> **GOAL**
Please reproduce the listing below with every "Transcribe" swapped for "Write out" and everything else left unchanged. Leave the pictures out of your version.

> **DATA LINES**
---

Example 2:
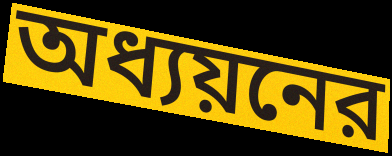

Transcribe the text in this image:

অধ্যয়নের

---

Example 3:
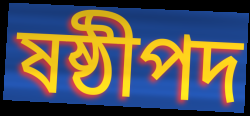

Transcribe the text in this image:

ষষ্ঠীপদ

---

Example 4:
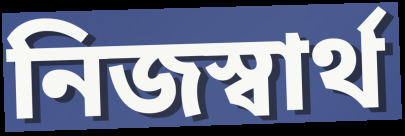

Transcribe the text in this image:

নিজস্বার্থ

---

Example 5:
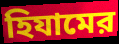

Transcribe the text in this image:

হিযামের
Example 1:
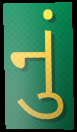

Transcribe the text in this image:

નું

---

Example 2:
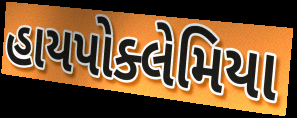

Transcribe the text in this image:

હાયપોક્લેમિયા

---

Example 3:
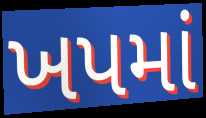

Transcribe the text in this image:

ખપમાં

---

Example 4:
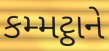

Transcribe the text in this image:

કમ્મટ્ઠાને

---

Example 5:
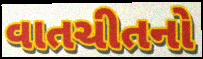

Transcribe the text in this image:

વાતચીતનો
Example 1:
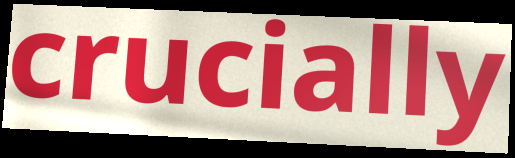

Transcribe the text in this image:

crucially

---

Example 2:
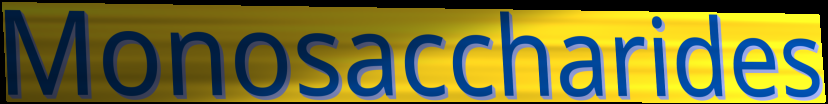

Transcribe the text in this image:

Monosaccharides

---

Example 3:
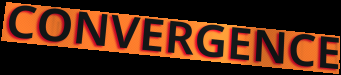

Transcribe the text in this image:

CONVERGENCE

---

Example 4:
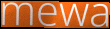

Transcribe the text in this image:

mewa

> **COMPLETE OUTPUT**
---

Example 2:

Write out the text in this image:

অধ্যয়নের

---

Example 3:

Write out the text in this image:

ষষ্ঠীপদ

---

Example 4:

Write out the text in this image:

নিজস্বার্থ

---

Example 5:

Write out the text in this image:

হিযামের
Example 1:

Write out the text in this image:

નું

---

Example 2:

Write out the text in this image:

હાયપોક્લેમિયા

---

Example 3:

Write out the text in this image:

ખપમાં

---

Example 4:

Write out the text in this image:

કમ્મટ્ઠાને

---

Example 5:

Write out the text in this image:

વાતચીતનો
Example 1:

Write out the text in this image:

crucially

---

Example 2:

Write out the text in this image:

Monosaccharides

---

Example 3:

Write out the text in this image:

CONVERGENCE

---

Example 4:

Write out the text in this image:

mewa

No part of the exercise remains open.